▶ PROBLEM REQUIREMENTS
Count every line below that holds the word "Diensten", and give the number with no other words.

══ LISTED ENTRIES ══

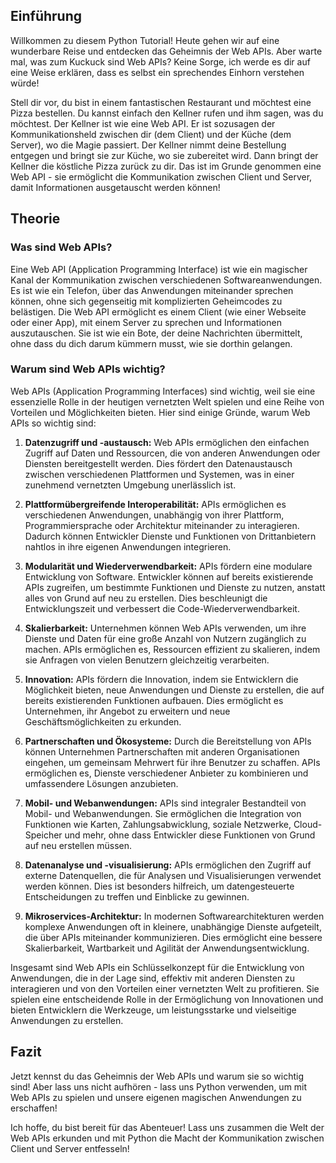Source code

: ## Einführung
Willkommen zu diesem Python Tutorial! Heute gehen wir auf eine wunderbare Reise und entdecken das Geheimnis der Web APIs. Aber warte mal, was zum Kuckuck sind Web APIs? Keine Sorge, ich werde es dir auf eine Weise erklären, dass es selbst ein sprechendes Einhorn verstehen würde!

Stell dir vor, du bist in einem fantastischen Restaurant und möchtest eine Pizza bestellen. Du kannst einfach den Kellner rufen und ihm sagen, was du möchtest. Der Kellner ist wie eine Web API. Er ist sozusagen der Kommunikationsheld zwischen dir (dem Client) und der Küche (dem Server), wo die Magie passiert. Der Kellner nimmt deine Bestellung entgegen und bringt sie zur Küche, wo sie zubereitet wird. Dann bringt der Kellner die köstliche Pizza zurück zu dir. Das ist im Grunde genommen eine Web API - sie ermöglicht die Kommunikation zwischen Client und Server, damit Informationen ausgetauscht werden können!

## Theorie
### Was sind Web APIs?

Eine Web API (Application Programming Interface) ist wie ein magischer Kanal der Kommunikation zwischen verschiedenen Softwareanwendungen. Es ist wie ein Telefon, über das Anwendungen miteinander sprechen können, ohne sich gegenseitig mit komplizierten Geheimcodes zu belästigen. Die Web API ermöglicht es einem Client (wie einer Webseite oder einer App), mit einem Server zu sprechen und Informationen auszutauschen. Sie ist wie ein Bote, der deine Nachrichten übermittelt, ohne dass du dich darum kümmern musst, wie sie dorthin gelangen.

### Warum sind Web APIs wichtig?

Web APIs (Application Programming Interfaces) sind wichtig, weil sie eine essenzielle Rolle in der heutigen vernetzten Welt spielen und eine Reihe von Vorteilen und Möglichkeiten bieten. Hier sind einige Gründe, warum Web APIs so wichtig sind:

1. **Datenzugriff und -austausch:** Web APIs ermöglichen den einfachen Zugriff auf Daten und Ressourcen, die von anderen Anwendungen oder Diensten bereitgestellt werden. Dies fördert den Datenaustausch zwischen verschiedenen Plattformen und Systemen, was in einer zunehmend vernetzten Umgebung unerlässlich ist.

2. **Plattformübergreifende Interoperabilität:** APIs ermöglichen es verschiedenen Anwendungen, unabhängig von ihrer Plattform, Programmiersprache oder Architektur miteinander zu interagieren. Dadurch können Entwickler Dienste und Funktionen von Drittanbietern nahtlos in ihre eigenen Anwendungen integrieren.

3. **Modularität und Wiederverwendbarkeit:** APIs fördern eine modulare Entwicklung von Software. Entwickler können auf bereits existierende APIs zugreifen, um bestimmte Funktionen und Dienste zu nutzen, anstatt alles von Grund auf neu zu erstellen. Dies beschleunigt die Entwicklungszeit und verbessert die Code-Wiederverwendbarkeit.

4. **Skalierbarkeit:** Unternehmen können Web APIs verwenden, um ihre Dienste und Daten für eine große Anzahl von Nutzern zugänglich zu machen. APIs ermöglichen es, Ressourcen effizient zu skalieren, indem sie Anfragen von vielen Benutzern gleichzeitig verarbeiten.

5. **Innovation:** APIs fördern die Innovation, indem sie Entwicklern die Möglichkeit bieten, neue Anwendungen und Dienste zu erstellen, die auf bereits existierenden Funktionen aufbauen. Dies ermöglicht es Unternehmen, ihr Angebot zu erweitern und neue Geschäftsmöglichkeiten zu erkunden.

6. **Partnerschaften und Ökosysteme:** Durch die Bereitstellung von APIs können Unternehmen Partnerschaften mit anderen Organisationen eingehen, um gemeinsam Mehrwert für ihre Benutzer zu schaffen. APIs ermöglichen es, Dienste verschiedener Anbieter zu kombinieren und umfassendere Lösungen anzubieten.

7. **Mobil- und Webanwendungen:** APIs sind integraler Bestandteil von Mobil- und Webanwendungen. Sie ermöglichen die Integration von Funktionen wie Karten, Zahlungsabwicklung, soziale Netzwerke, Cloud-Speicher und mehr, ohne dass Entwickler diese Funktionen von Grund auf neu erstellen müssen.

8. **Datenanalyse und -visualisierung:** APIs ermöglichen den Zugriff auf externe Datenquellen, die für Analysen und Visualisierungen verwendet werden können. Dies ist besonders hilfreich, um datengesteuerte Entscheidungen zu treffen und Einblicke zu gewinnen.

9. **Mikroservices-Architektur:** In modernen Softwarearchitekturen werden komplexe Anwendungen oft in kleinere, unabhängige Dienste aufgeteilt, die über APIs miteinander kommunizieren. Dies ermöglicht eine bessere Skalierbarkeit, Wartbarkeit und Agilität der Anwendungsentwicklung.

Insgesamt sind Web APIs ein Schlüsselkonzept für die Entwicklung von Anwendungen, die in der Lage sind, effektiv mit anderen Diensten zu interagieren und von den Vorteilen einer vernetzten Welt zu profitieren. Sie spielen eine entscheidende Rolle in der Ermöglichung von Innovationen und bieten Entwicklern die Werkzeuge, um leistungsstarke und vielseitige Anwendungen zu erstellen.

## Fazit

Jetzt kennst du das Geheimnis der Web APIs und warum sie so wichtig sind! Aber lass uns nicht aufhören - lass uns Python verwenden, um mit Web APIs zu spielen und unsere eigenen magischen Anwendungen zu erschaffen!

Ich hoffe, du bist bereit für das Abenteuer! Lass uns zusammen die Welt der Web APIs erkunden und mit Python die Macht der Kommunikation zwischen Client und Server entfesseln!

═══

▶ SOLUTION FOR THIS EXERCISE
2